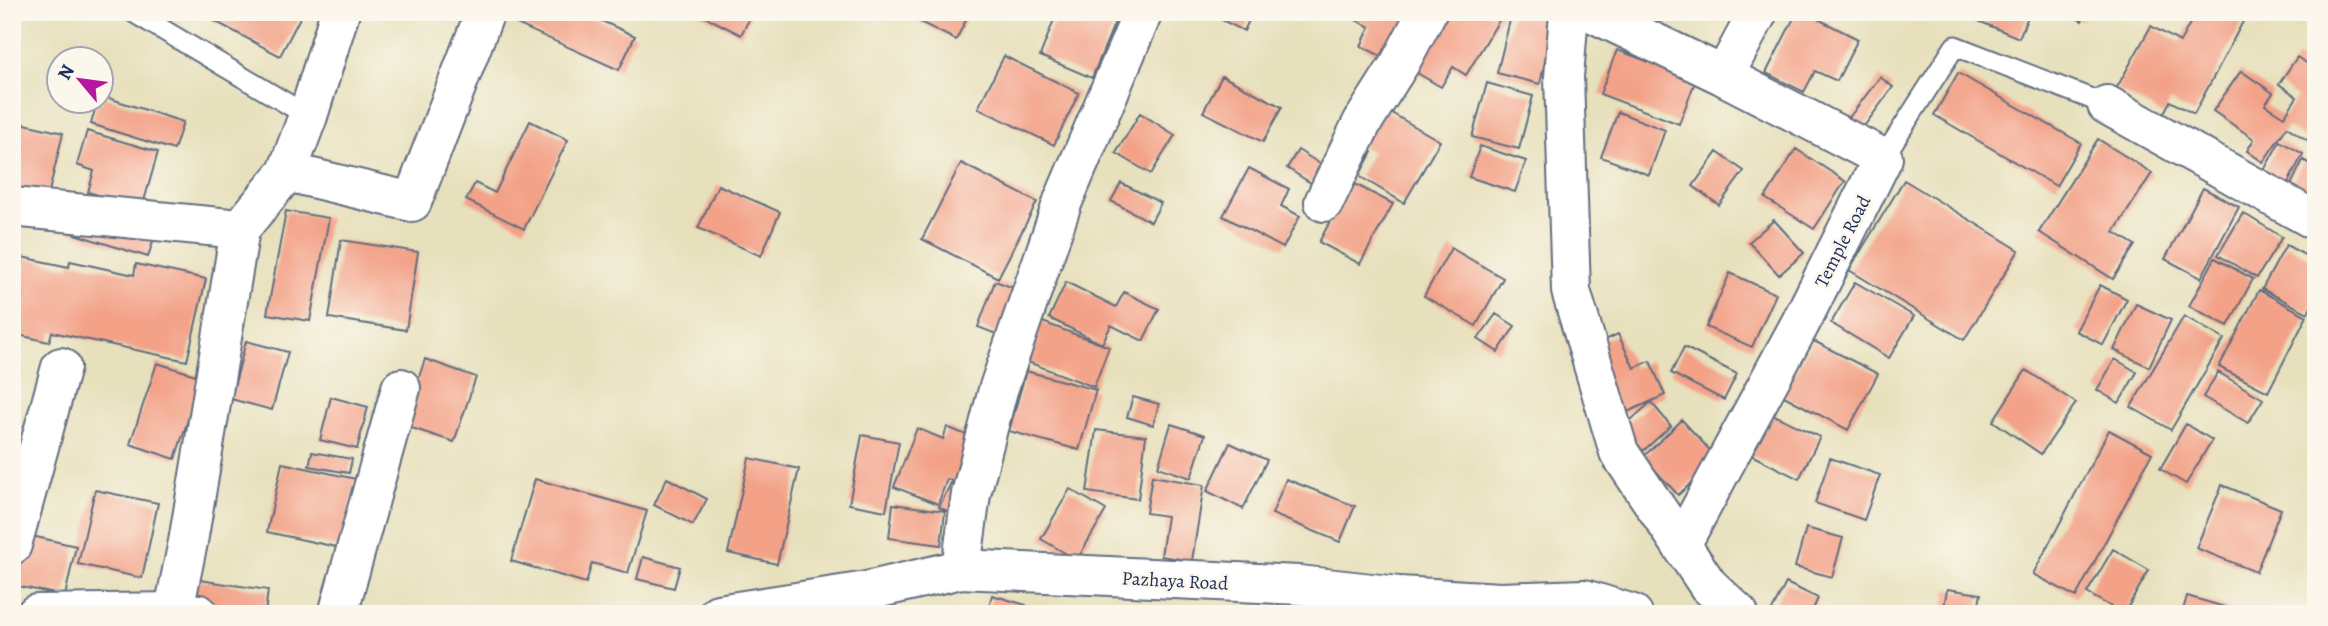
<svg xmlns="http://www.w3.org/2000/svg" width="2328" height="626" viewBox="0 0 2328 626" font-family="Alegreya,serif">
	<rect width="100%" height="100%" fill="#fbf7ec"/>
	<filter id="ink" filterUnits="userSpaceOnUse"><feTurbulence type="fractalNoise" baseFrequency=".0143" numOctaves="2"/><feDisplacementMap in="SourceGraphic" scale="14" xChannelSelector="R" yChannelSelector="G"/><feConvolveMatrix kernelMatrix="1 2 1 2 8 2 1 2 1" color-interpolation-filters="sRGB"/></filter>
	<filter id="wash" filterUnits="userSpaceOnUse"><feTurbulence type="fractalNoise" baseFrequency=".00686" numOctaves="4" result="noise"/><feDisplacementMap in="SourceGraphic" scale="28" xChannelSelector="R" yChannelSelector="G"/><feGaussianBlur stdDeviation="1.57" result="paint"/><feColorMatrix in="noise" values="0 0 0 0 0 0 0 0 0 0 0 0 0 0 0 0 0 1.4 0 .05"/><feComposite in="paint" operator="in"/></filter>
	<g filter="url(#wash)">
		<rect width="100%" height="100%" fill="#e7e0bc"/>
		<g id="blocks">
			<path fill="#f3a288" d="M209,12H303L280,56L207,17Z
				M490,12H582L635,36L619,70Z
				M696,12H753L741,35Z
				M900,12H970L956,40Z
				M1057,12H1119L1092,78L1040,56Z
				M1206,12H1253L1244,31Z
				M1347,12H1504L1466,75L1453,67L1441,87L1400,63L1399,65L1361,46L1370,27L1346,15Z
				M1512,12H1525L1554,19L1540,84L1497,73Z
				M1797,12H1804L1858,39L1837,81L1815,71L1804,92L1766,73Z
				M1957,12H2030L2019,38Z
				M2065,12H2086L2082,21Z
				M2196,12H2248L2194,114L2170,101L2163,115L2116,89L2151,26L2180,42Z
				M1617,50L1696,79L1679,124L1600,94Z
				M1004,56L1079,93L1054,145L978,108Z
				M2297,57L2316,69V146L2287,127L2263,162L2247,151L2254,139L2213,111L2241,71L2273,93L2265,105L2284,117L2297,97L2279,84Z
				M1958,73L2081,143L2056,186L1934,115Z
				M1222,76L1282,107L1263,142L1203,112Z
				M1880,77L1893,87L1862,129L1848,119Z
				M1487,83L1533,96L1519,149L1472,137Z
				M102,96L183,122L174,150L91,124L97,102H102Z
				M1381,107L1440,141L1404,203L1359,176L1372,152L1359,144Z
				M1618,112L1665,130L1649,175L1601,157Z
				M1140,113L1175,135L1151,174L1116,153Z
				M12,121L63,133L47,200L12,192Z
				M530,121L568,140L524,229L466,200L475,183L495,193Z
				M87,131L158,152L142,208L88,192L94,171L77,165Z
				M2098,139L2152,173L2114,232L2135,245L2113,279L2039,232Z
				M2280,141L2303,154L2287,185L2263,172Z
				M1480,146L1526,161L1515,192L1469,177Z
				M1796,149L1845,181L1814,229L1765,198Z
				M1298,150L1333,172L1322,190L1287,168Z
				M1717,152L1744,171L1719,205L1693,186Z
				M2303,160L2316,167V201L2288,191Z
				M961,163L1037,202L998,278L922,239Z
				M1249,168L1289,189L1281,206L1300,216L1283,248L1223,216Z
				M1904,180L2019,250L1964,340L1849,270Z
				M1351,182L1393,204L1360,264L1319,242Z
				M1121,183L1161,203L1151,222L1111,201Z
				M718,185L780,212L761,256L698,228Z
				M2203,188L2239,207L2201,278L2165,259Z
				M286,211L329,218L310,321L267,314Z
				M2243,213L2282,237L2257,278L2218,255Z
				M1774,220L1804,253L1779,275L1749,242Z
				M157,229L148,257L65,231Z
				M341,240L418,252L406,330L329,318Z
				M2286,245L2316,261V298L2308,313L2262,289Z
				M1451,248L1503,278L1476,326L1424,296Z
				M12,255L69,267L70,261L134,275L136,264L206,279L187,361L52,332L49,342L14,334L22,296L12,294Z
				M2215,258L2253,279L2228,326L2189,306Z
				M1730,273L1776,294L1752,347L1706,327Z
				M995,281L1022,291L1004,337L978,327Z
				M1066,282L1116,307L1124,292L1159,309L1143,341L1111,325L1102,344L1049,318Z
				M1855,282L1914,316L1889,358L1831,323Z
				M2100,285L2127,299L2103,345L2076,331Z
				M2259,290L2307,316L2268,392L2219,367Z
				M2136,304L2171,320L2149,367L2114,350Z
				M1496,314L1515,326L1498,352L1478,339Z
				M2184,316L2224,339L2171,430L2131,407Z
				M1040,321L1109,347L1094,387L1025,361Z
				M1618,334L1634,368L1650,361L1665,395L1621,415L1590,347Z
				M1812,340L1878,374L1848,430L1782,395Z
				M246,341L288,352L272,410L231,399Z
				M1684,347L1737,374L1724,400L1671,373Z
				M425,359L476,377L454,442L403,425Z
				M2115,359L2137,372L2119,403L2097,390Z
				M157,363L202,377L175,459L130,444Z
				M2026,370L2076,403L2041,454L1993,421Z
				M1026,371L1096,390L1079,450L1009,431Z
				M2218,372L2263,399L2248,423L2203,397Z
				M331,397L368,407L357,449L320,440Z
				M1133,397L1159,404L1153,425L1127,417Z
				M1651,402L1671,426L1643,451L1623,427Z
				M1772,414L1820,437L1799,479L1751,455Z
				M1682,420L1718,459L1678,495L1643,457Z
				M1171,424L1205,435L1191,478L1158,467Z
				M2186,424L2212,440L2186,484L2160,469Z
				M947,427L976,439L959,484L947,479L938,504L894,487L917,428L943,439Z
				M1096,430L1146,436L1138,499L1087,492Z
				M2109,430L2152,453L2076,597L2033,574Z
				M862,435L899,442L886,511L849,504Z
				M1230,443L1267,460L1243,509L1207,491Z
				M312,452L352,459L349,473L309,466Z
				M749,458L799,469L777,564L728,553Z
				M1830,458L1880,475L1864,520L1815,503Z
				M282,463L356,479L341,548L267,532Z
				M1152,476L1204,485L1192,561L1161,556L1167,516L1146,513Z
				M667,478L707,499L693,525L654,505Z
				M535,479L647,511L628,573L592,563L586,583L511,561Z
				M1286,479L1355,506L1340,542L1272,514Z
				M951,483L969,491L957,516L939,507Z
				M2222,485L2281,509L2256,572L2196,548Z
				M1070,489L1106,510L1077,560L1041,539Z
				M95,490L158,503L142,578L78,564Z
				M893,504L945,511L941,545L889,538Z
				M1806,528L1843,538L1832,577L1795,567Z
				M23,534L76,546L65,596L12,585Z
				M2113,549L2149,570L2124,614L2087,593Z
				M643,557L680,567L674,588L637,579Z
				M186,578L268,590L265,614H232L182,606Z
				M1786,583L1818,598L1811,614H1770Z
				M1947,589L1981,594L1977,614H1943Z
				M992,595L1026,605L1024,614H987Z
				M2187,596L2245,613V614H2182Z
				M1890,608L1915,612V614H1889Z"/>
		</g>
	</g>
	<g filter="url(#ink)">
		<use href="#blocks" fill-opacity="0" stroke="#626d7f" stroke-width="2"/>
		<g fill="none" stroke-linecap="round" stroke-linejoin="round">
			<defs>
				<path id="lane" d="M133,12L308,116
					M1883,158L1955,46L2107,105"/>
				<path id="street" d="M1569,12L1564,77L1571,291L1619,452L1708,585L1739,614
					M1591,12L1724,76
					M2107,105L2316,221
					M287,172L412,202L485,12
					M1324,202L1362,123L1400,63L1427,12
					M12,207L240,229
					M12,545L61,367
					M1681,545L1800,324L1883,158L1724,76L1758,12
					M961,569L971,494L998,390L1063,201L1143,12
					M173,614L188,542L240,229L287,172L308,116L340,12
					M338,614L401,388"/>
				<path id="secondary" d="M36,614L174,612L199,614
					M718,614L867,591L961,569L1299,585L1399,596L1500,602L1584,599L1633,614"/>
			</defs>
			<use href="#lane" stroke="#626d7f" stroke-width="23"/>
			<use href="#street" stroke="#626d7f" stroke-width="42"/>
			<use href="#secondary" stroke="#626d7f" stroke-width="42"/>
			<use href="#lane" stroke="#fff" stroke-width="19"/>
			<use href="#street" stroke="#fff" stroke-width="38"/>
			<use href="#secondary" stroke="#fff" stroke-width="38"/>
		</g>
	</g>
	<g text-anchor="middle" stroke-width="5" stroke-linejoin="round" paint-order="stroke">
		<g font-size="19" fill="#1b2f5e" stroke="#fbf7ec">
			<text transform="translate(1842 241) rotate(-63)" y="7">Temple Road</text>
			<text transform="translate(1175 580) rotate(3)" y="7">Pazhaya Road</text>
		</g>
	</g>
	<rect width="2328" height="626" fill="none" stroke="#fbf7ec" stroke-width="42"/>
	<g transform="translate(80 80) rotate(299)"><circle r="33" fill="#fbf7ec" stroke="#a1a7b3" stroke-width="2"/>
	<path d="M0-5L12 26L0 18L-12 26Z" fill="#b5179e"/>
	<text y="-10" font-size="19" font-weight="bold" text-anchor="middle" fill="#1b2f5e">N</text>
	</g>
</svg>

**WHAT IS REQUIRED**:
Each line that includes the string "baseFrequency" should be copied from the data.

**ANSWER TO THIS TASK**:
	<filter id="ink" filterUnits="userSpaceOnUse"><feTurbulence type="fractalNoise" baseFrequency=".0143" numOctaves="2"/><feDisplacementMap in="SourceGraphic" scale="14" xChannelSelector="R" yChannelSelector="G"/><feConvolveMatrix kernelMatrix="1 2 1 2 8 2 1 2 1" color-interpolation-filters="sRGB"/></filter>
	<filter id="wash" filterUnits="userSpaceOnUse"><feTurbulence type="fractalNoise" baseFrequency=".00686" numOctaves="4" result="noise"/><feDisplacementMap in="SourceGraphic" scale="28" xChannelSelector="R" yChannelSelector="G"/><feGaussianBlur stdDeviation="1.57" result="paint"/><feColorMatrix in="noise" values="0 0 0 0 0 0 0 0 0 0 0 0 0 0 0 0 0 1.4 0 .05"/><feComposite in="paint" operator="in"/></filter>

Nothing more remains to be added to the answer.